Carroway leaned forward, recounting the adventure from the time of Tris's great, great grandfather's rule in a hushed voice that forced his listeners to lean closer. "The Eastmark raiders pressed on, cutting their way toward the palace. Valiant men tried and failed to push them back, but still the raiders came. The palace gates were in sight! Blood ran ankle-deep on the stones and all around, the moans of the dying cried for justice." As Carroway spoke, he leaned to the side and casually lit two gray candles.

"King Hotten fought with all his might as all around him, swords clashed and the battle raged. Twice, assassins closed around him. Twice, hurled daggers nearly found their mark." With lazy grace, Carroway's arm snapped up and thunk, thunk, two daggers appeared from nowhere, thudding into the woodwork behind the rearmost listener. The children screamed, then giggled at Carroway's sleight of hand.

"But the weary defenders had no more troops to spare," Carroway went on. "Now it was the eve of the Feast of the Departed—Haunts as we call it—when spirits walk most boldly among us. They say that on Haunts, the spirits can make themselves solid if they choose, and cast illusions so real that mortals cannot sense or feel the deception until—" he paused, and a well-timed small poof and a puff of smoke appeared by sleight of hand, "—everything so solid the night before vanishes with the morning. Knowing this, King Hotten begged his mage to do anything that would stop the invaders. The mage was nearly spent himself, and he knew that summoning a major spell would probably be his death, but he harnessed all the power he possessed and called out to the spirit of the land itself, to the Avenger Goddess, and to the souls of the dead. And with his dying breath, the fog began to change.

"From the blood-soaked stones, a mist began to rise. At first, it hovered above the street, swirling around the raiders' legs, but it grew higher and denser, until it reached the horses' bridles. Soon, it was a howling wind, and as the terrified raiders watched, it took on faces and shapes, distorted by the tempest. And on that feast night so long ago, the spirits chose to take on form, to manifest themselves completely, to seem as real and solid as you or me." A thin fog was rising from Carroway's candles, swirling along the floor of the castle, sending its tendrils among the listeners who startled as they noticed it and stared at Carroway, eyes wide. As they watched, the thin veil of smoke formed itself into the figures of the story, phantom wisps in the shapes of rearing horses and fleeting ghosts.

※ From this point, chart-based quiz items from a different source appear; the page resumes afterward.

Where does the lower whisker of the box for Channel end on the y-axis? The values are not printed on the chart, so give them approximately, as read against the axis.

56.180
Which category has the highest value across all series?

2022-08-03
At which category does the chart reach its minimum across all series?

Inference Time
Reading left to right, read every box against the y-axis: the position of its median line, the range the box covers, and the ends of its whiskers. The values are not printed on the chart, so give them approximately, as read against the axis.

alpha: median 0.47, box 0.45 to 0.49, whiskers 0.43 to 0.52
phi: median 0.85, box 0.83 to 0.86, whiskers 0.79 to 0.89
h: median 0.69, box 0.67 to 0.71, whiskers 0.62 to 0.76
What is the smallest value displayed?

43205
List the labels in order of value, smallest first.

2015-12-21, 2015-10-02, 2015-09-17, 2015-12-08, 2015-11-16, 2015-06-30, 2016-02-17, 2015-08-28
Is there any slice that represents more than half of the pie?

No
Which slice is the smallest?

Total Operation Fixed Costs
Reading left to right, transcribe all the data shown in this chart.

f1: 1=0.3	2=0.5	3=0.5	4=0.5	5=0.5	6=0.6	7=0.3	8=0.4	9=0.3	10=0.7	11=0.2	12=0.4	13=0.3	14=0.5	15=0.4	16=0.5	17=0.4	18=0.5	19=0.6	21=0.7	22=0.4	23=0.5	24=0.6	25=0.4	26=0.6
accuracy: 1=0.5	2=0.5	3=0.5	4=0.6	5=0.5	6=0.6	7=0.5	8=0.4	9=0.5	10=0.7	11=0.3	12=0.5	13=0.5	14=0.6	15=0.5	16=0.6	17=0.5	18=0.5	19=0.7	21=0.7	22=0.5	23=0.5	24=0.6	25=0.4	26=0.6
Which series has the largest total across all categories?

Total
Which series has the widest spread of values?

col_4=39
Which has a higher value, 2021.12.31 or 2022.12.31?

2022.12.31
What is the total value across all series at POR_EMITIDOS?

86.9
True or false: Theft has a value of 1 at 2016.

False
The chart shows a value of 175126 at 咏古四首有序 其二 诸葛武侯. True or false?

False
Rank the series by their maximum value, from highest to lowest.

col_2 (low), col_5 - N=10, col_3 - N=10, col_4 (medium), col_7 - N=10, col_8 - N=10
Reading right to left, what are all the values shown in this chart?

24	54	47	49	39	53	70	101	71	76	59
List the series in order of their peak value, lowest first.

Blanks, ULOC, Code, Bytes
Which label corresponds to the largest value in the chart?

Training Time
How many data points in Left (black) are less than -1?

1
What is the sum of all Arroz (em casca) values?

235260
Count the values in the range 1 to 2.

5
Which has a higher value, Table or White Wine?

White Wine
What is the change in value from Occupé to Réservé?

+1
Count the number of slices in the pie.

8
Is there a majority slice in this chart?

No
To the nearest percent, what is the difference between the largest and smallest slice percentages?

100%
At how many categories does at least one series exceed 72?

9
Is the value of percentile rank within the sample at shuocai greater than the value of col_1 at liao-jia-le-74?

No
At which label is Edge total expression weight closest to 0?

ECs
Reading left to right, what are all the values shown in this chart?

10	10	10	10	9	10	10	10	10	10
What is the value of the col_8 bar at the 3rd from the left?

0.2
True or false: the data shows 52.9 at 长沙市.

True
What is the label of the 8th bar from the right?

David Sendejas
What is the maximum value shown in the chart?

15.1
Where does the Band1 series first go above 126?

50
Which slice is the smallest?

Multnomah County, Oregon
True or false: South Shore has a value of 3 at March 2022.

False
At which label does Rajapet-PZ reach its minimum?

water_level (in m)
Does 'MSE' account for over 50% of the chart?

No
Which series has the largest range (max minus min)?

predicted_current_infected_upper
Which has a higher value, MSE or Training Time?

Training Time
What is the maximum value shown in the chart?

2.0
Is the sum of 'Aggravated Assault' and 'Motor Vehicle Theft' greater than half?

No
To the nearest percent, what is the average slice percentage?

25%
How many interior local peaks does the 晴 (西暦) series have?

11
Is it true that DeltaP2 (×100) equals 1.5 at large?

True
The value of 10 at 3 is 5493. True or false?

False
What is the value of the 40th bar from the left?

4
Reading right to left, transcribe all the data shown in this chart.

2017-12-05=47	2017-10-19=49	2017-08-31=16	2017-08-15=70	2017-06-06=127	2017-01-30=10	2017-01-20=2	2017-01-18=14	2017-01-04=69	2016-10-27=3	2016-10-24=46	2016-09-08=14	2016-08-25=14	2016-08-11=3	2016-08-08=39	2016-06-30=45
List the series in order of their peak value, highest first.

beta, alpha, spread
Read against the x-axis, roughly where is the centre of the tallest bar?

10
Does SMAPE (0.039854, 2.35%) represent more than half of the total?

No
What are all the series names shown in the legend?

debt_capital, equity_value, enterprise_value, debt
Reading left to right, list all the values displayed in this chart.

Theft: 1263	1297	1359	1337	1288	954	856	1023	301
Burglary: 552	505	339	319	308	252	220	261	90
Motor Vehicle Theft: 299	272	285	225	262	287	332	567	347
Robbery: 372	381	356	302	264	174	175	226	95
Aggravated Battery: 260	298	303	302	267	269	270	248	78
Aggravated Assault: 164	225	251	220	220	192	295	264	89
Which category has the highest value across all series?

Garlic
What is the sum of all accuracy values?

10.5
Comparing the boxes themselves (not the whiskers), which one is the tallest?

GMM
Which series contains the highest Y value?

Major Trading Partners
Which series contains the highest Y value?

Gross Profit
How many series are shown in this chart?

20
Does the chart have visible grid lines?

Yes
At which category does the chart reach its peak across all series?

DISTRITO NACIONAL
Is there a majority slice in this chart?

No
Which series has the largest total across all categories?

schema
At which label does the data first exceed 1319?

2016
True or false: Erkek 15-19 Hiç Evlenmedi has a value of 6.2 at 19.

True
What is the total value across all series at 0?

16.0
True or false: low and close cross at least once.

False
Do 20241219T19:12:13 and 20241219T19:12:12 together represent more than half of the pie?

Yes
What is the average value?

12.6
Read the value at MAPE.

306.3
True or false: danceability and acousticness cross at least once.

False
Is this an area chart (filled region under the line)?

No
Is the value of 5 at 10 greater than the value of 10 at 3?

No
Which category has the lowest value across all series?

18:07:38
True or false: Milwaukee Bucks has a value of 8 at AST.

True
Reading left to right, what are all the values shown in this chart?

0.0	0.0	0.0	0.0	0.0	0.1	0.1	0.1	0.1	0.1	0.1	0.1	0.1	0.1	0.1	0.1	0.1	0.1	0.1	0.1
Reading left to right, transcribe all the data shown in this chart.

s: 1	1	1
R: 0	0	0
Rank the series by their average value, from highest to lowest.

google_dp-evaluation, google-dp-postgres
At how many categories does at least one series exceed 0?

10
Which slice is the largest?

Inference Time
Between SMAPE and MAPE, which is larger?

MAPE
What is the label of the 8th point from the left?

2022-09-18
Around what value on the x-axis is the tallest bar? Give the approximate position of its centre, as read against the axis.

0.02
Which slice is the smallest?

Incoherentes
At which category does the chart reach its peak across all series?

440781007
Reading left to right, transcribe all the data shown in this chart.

"The spirits of Shekerishet rose to defend it from the raiders, by the power of the dead and the will of every valiant fighter who ever died to defend king and kingdom. A howl rose above the wind, the shrieks and warning wails of the rising ghosts; and the fog was so thick that it separated the attackers from each other." Carroway's wrist flicked and two small pellets scattered from his hand, screeching and wailing as they hit the hard floor. His audience jumped out of their seats, wide-eyed with fright.

"Confounded and terrified, the attackers ran," Carroway went on. In his gray bard's robes, dimly lit by the flickering torches, he looked like something out of legend. "The wall of spirits drove them back, onto the waiting blades of the Margolan army. The ghostly guardians of the palace pushed back the enemy, pursuing the raiders until they scattered beyond the gates," he said, stretching out his hand. His audience shrieked in good-natured fright as the smoke rose at Carroway's command, shaping itself into a man-sized apparition of a skeletal fighter, poised to draw his sword from the scabbard that hung against his bony leg.

"They say that the ghosts still protect Shekerishet," Carroway said with a grin. "They say that the spirits of the castle defend it from intruders and will let no harm come to those within. They say that the curse of King Hotten's mage still carries power, and that every king's mage since then has added to it with his dying breath."